Hierarchical clustering#
set_seed(seed=42)
plt.figure(figsize=(20, 15))
Z_hrch = ward(Z_faces)
dendrogram(Z_hrch, p=7, truncate_mode="level", no_labels=True)
plt.xlabel("Sample index")
plt.ylabel("Cluster distance");
cluster_labels = fcluster(Z_hrch, 30, criterion="maxclust") # let's get flat clusters
#hand_picked_clusters = np.arange(2, 30)
hand_picked_clusters = [2, 3, 5, 6,7, 8, 9, 10, 12, 14,15,16,17,19,20, 21,22, 24, 26, 27, 28]

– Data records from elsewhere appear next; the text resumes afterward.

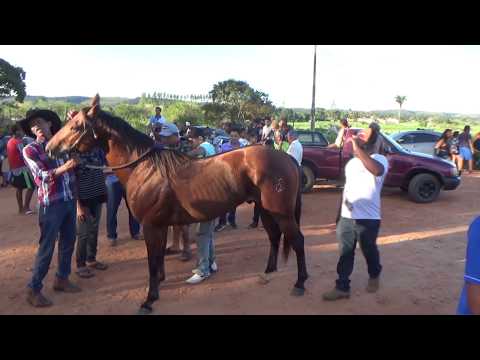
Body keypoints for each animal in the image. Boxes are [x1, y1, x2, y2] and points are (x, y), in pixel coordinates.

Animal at [46, 94, 308, 314]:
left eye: (76, 126)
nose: (50, 148)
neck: (145, 168)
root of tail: (287, 158)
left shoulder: (151, 226)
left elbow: (152, 262)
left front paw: (149, 300)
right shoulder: (160, 226)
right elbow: (159, 258)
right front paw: (159, 284)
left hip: (282, 213)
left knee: (296, 240)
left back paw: (300, 283)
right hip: (265, 210)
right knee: (274, 237)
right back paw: (268, 273)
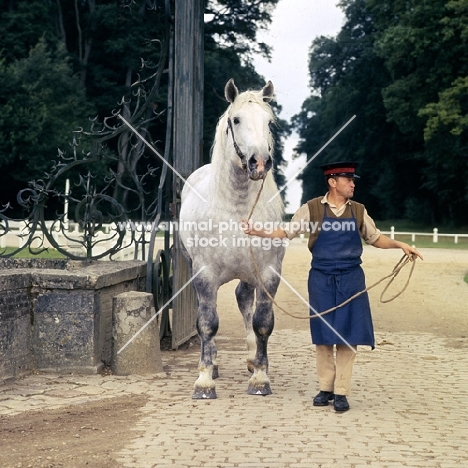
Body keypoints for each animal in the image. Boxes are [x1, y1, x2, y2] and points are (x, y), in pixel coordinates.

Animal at [178, 77, 286, 398]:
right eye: (236, 120)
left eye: (269, 122)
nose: (259, 162)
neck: (235, 208)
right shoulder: (204, 274)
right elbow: (207, 324)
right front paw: (204, 380)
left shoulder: (268, 273)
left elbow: (262, 324)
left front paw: (260, 378)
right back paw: (212, 364)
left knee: (244, 300)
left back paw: (251, 359)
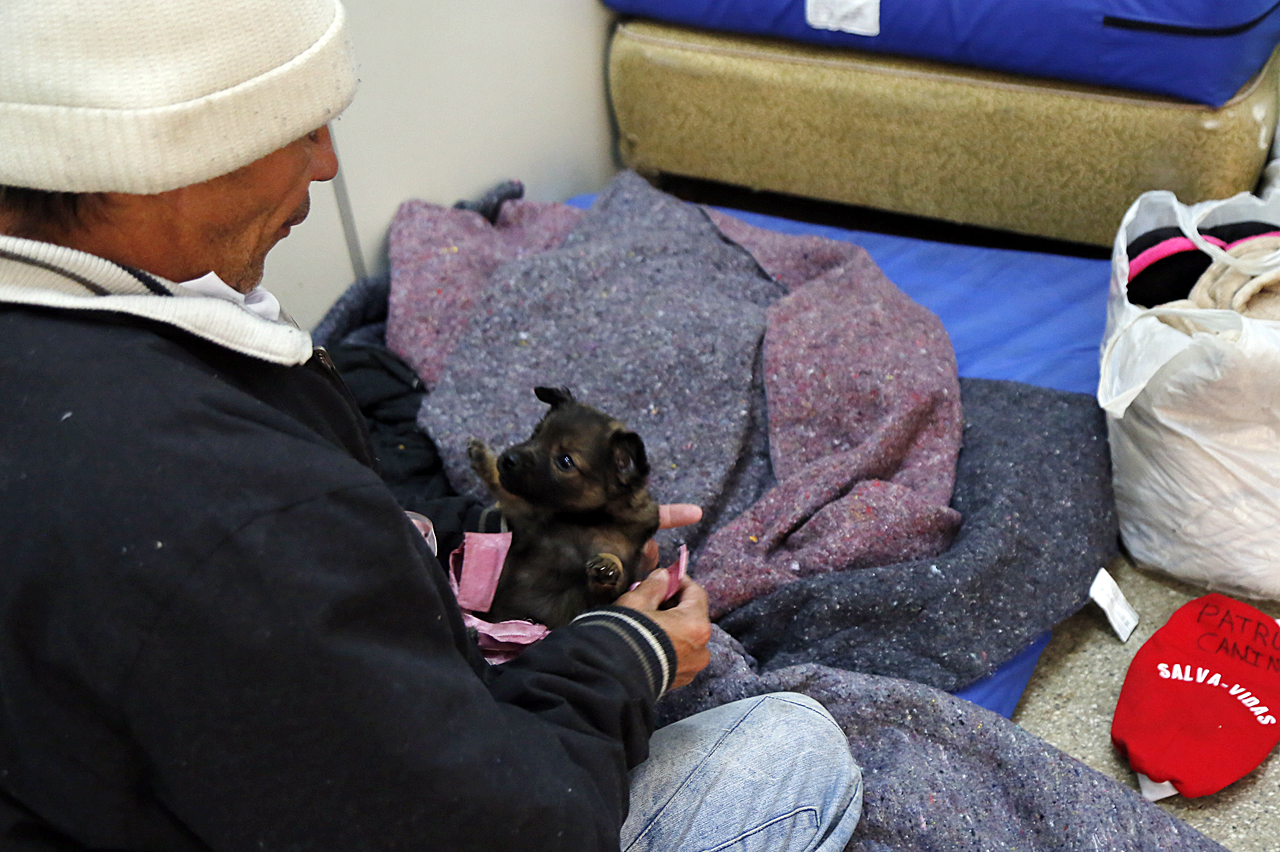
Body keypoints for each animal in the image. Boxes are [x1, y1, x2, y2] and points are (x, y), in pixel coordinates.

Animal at [468, 383, 660, 624]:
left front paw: (609, 565)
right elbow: (506, 490)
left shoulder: (600, 594)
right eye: (536, 433)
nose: (507, 459)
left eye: (565, 461)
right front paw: (484, 457)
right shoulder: (524, 519)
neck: (583, 520)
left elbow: (612, 577)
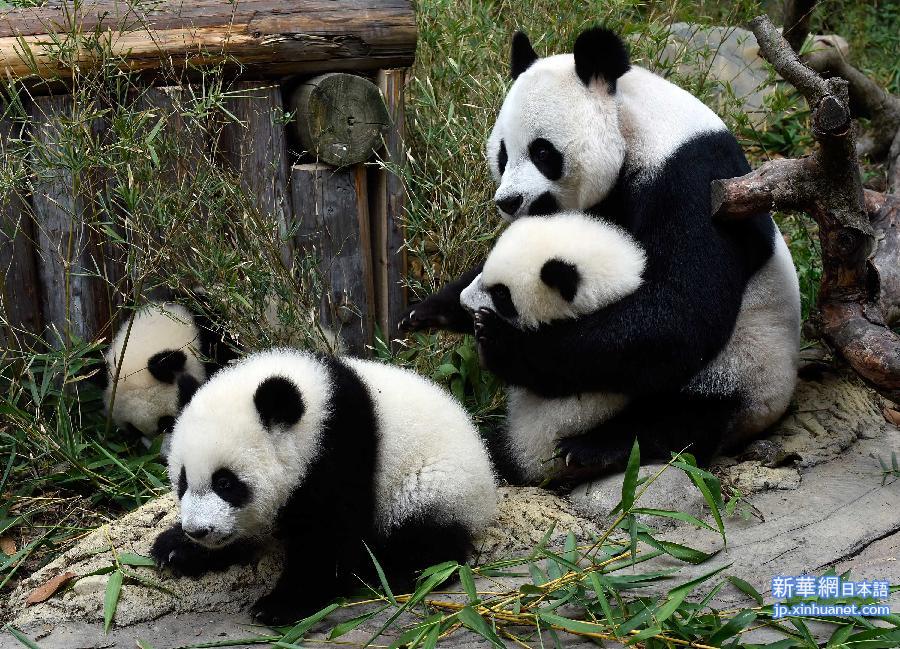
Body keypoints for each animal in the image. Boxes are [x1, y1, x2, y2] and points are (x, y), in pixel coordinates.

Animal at [150, 346, 496, 624]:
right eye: (182, 482)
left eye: (225, 482)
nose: (198, 530)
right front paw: (176, 548)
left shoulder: (341, 449)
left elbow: (330, 535)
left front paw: (280, 605)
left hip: (436, 484)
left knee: (428, 533)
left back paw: (398, 571)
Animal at [398, 27, 800, 478]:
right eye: (502, 154)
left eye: (542, 152)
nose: (508, 201)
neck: (632, 125)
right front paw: (428, 311)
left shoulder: (698, 182)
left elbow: (680, 311)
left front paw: (505, 345)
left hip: (749, 362)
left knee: (689, 412)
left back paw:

print_hierarchical_clusters(
faces_inputs, Z_faces, cluster_labels, hand_picked_clusters
)
/Users/kvarada/CS/2023-24/330/cpsc330-2023W1/lectures/code/plotting_functions_unsup.py:1490: RuntimeWarning:
More than 20 figures have been opened. Figures created through the pyplot interface (`matplotlib.pyplot.figure`) are retained until explicitly closed and may consume too much memory. (To control this warning, see the rcParam `figure.max_open_warning`). Consider using `matplotlib.pyplot.close()`.
Some clusters correspond to people with distinct faces, age, facial expressions, hair colour and hair style, lighting and skin tone.